Las cerca de 80 viviendas, garajes y trasteros de Ballestas, en Guarnizo, continúan vacíos a pesar de tratarse de una oportunidad única para dar respuesta a uno de los principales problemas que afrontan actualmente jóvenes y familias: el acceso a una vivienda.
Desde que el Ayuntamiento de Astillero lograra poner fin a la ocupación de los bloques de Ballestas 7A y 7B, el alcalde, Javier Fernández Soberón, ha mantenido reuniones con el consejero de Vivienda y con la propia presidenta regional, María José Sáenz de Buruaga, para tratar de convertir estos inmuebles en una oportunidad real para jóvenes y familias.
Durante años, estos bloques fueron el hogar de numerosas familias hasta que la llegada progresiva de ocupas terminó generando importantes problemas en la zona. El Ayuntamiento inició entonces una batalla para recuperar los edificios que, junto a los vecinos y la actuación de Policía y Guardia Civil, permitió finalmente poner fin a aquella situación. Actualmente permanecen cerrados y protegidos para evitar nuevas ocupaciones.
A principios de este año, Soberón volvió a insistir mediante una carta formal dirigida al Gobierno de Cantabria para avanzar en una solución. Desde entonces, ni Astillero ni Guarnizo han recibido una respuesta ni conocen avances por parte del Ejecutivo regional.

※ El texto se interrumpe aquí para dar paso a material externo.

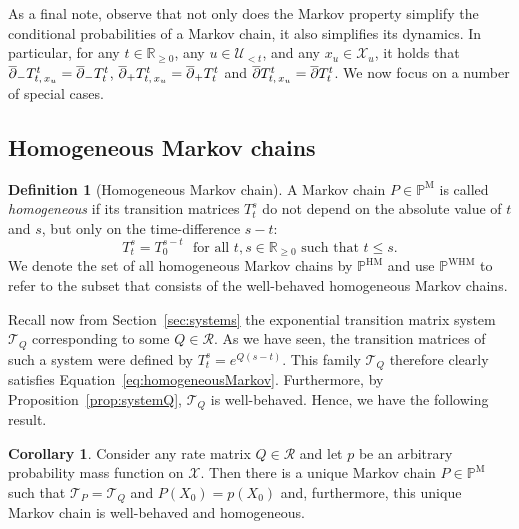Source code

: \documentclass[10pt,a4paper]{paper}
\theoremstyle{definition}
\newtheorem{corollary}[theorem]{Corollary}
\newtheorem{definition}{Definition}
\newcommand{\reals}{\mathbb{R}}
\newcommand{\realsnonneg}{\reals_{\geq 0}}
\newcommand{\states}{\mathcal{X}}
\newcommand{\processes}{\mathbb{P}}
\newcommand{\mprocesses}{\processes^{\mathrm{M}}}
\newcommand{\hmprocesses}{\processes^{\mathrm{HM}}}
\newcommand{\whmprocesses}{\processes^{\mathrm{WHM}}}
\begin{document}
As a final note, observe that not only does the Markov property simplify the conditional probabilities of a Markov chain, it also simplifies its dynamics. In particular, for any $t\in\realsnonneg$, any $u\in\mathcal{U}_{<t}$, and any $x_u\in\states_u$, it holds that $\smash{\overline{\partial}_-}T_{t,\,x_u}^t=\smash{\overline{\partial}_-}T_{t}^t$, $\smash{\overline{\partial}_+}T_{t,\,x_u}^t=\smash{\overline{\partial}_+}T_{t}^t$ and $\smash{\overline{\partial}}T_{t,\,x_u}^t=\smash{\overline{\partial}}T_{t}^t$. We now focus on a number of special cases.

\subsection{Homogeneous Markov chains}\label{sec:homogen_markov_chain}

\begin{definition}[Homogeneous Markov chain]\label{def:homogeneousMarkov}
A Markov chain $P\in\mprocesses$ is called \emph{homogeneous} if its transition matrices $T_t^s$ do not depend on the absolute value of $t$ and $s$, but only on the time-difference $s-t$:
\begin{equation}\label{eq:homogeneousMarkov}
T_t^s=T_0^{s-t}
\text{~~for all $t,s\in\realsnonneg$ such that $t\leq s$.}
\end{equation}
We denote the set of all homogeneous Markov chains by $\hmprocesses$ and use $\whmprocesses$ to refer to the subset that consists of the well-behaved homogeneous Markov chains.
\end{definition}

Recall now from Section~\ref{sec:systems} the exponential transition matrix system $\mathcal{T}_Q$ corresponding to some $Q\in\mathcal{R}$. As we have seen, the transition matrices of such a system were defined by $T_t^s = e^{Q(s-t)}$. This family $\mathcal{T}_Q$ therefore clearly satisfies Equation~\ref{eq:homogeneousMarkov}. Furthermore, by Proposition~\ref{prop:systemQ}, $\mathcal{T}_Q$ is well-behaved. Hence, we have the following result.

\begin{corollary}\label{cor:rate_has_unique_homogen_markov_process}
Consider any rate matrix $Q\in\mathcal{R}$ and let $p$ be an arbitrary probability mass function on $\states$. Then there is a unique Markov chain $P\in\mprocesses$ such that $\mathcal{T}_P=\mathcal{T}_Q$ and $P(X_0)=p(X_0)$ and, furthermore, this unique Markov chain is well-behaved and homogeneous.
\end{corollary}
\end{document}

“La vivienda ha pasado de ser una prioridad a convertirse en una necesidad para muchísimos jóvenes y familias y, mientras tanto, seguimos sin señales de vida de Buruaga para dar una solución a una oportunidad que tenemos delante de nosotros”, lamenta Soberón.
«Recuperar las viviendas vacías de Guarnizo permitiría darles una nueva oportunidad»
La empresa pública SAREB es la propietaria de los edificios, por lo que Soberón insiste de nuevo al Gobierno regional liderado por Buruaga para que impulse las gestiones necesarias que permitan recuperar esta oportunidad única y poner las viviendas nuevamente en uso.
Además, no se trata de empezar de cero. Son casi 80 viviendas ya construidas, acompañadas de garajes y trasteros, que con una puesta a punto y voluntad por parte de las administraciones podrían volver a convertirse en hogares asequibles para jóvenes y familias.
“Estamos hablando de cerca de 80 viviendas, con sus garajes y trasteros, en plena Bahía de Santander y en una zona extraordinaria de la región. Es una oportunidad fantástica que no podemos permitirnos desaprovechar mientras cada vez resulta más difícil para nuestros jóvenes independizarse y para muchas familias acceder a una vivienda”, señala el alcalde.
Soberón considera que, una vez solucionado el grave problema de ocupación que durante años sufrió Ballestas, el siguiente paso debe ser recuperar definitivamente estos edificios y devolverles su función original: convertirse en hogares.
Desde Astillero se continuará insistiendo ante el Gobierno regional para que dé respuesta a esta petición y lidere las gestiones necesarias con SAREB para transformar un problema del pasado en una oportunidad de futuro para jóvenes y familias.